# [PROVIDED INFORMATION]
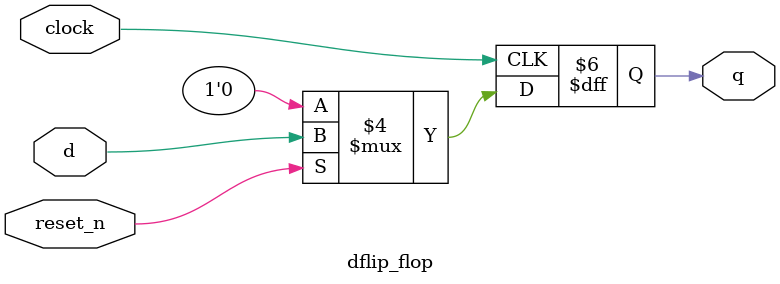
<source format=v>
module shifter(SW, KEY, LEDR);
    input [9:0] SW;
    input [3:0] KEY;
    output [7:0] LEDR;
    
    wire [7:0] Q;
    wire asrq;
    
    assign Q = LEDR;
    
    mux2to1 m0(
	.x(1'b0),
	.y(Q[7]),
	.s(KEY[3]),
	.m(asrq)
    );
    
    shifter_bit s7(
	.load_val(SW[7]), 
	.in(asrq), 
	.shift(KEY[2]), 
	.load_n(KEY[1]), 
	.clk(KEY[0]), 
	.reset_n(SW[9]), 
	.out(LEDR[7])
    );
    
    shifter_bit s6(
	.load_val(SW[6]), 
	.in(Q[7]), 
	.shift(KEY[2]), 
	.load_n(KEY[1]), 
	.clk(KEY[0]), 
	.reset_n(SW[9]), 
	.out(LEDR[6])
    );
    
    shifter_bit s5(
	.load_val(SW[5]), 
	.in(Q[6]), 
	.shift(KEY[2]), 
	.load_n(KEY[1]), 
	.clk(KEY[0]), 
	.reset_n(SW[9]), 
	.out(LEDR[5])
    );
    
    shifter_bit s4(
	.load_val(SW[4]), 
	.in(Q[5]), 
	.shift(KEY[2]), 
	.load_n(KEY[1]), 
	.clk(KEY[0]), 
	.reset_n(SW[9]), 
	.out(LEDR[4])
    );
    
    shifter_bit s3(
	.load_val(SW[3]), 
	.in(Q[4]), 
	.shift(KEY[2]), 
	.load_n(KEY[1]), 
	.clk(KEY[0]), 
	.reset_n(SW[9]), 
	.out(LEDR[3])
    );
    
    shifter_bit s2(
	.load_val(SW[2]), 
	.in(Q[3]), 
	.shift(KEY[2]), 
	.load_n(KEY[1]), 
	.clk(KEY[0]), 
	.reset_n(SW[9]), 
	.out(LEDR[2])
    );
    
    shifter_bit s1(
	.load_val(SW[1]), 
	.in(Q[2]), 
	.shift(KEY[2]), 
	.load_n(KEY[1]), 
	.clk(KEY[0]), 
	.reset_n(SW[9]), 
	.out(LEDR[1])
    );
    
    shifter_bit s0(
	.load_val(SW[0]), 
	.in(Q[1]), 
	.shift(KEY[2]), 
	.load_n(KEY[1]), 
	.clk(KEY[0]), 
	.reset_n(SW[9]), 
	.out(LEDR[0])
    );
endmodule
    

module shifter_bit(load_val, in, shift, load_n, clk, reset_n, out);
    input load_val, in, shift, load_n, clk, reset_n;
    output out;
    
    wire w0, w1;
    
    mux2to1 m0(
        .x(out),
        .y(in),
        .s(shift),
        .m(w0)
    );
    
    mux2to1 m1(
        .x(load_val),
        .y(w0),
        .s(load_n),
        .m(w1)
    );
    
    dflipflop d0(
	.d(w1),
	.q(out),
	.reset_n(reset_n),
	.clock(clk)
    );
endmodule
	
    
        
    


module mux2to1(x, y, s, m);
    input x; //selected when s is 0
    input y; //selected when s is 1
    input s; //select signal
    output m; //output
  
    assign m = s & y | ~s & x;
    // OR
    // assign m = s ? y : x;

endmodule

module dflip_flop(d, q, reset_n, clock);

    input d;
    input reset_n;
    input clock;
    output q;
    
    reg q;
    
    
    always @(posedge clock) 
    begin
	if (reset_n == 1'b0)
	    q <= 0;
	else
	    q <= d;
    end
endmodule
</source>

---

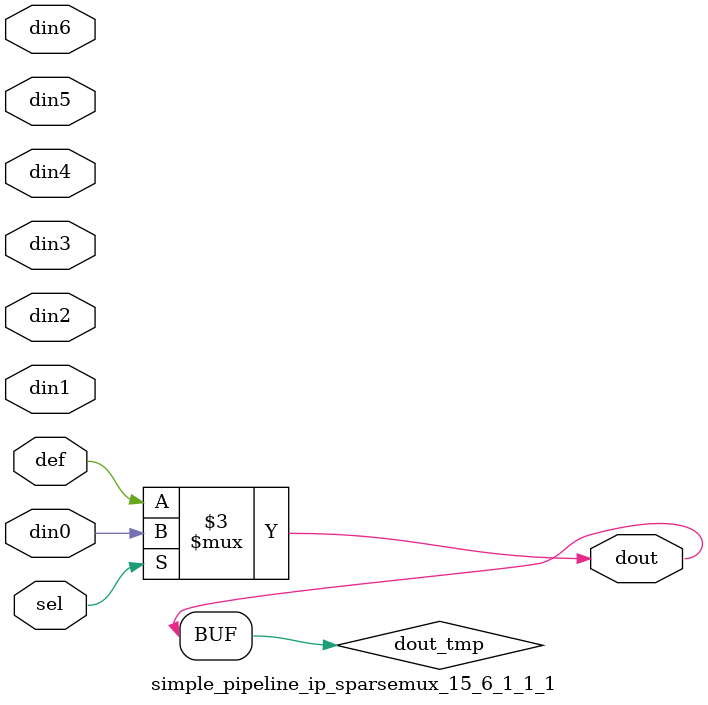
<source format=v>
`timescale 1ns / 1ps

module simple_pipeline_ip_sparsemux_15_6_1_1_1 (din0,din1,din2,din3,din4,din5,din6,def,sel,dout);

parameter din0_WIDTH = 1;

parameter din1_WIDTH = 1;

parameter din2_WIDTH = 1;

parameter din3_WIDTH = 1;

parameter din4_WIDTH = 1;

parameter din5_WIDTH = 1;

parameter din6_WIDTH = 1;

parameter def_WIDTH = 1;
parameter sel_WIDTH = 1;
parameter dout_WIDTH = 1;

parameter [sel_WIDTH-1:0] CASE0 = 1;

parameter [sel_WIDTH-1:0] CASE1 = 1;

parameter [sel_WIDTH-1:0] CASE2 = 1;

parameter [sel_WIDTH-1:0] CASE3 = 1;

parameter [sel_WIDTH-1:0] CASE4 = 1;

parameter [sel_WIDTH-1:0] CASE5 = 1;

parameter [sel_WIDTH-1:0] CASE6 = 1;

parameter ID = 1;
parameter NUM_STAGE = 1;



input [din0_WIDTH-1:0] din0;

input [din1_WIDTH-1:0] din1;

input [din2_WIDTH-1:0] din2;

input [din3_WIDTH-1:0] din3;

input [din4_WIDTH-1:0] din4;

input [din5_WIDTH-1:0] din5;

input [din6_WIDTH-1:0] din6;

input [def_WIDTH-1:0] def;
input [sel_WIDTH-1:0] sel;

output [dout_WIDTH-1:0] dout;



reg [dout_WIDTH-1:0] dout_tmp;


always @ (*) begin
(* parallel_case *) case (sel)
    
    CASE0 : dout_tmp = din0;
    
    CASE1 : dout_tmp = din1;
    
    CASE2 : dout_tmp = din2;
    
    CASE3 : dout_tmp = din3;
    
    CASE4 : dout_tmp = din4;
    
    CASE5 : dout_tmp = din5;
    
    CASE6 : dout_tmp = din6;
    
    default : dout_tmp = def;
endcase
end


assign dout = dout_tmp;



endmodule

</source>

# [WHAT IS NEEDED]
Every line above with the word "clock" belongs in the answer, copied as written.

# [YOUR RESPONSE]
	.clock(clk)
module dflip_flop(d, q, reset_n, clock);
    input clock;
    always @(posedge clock) 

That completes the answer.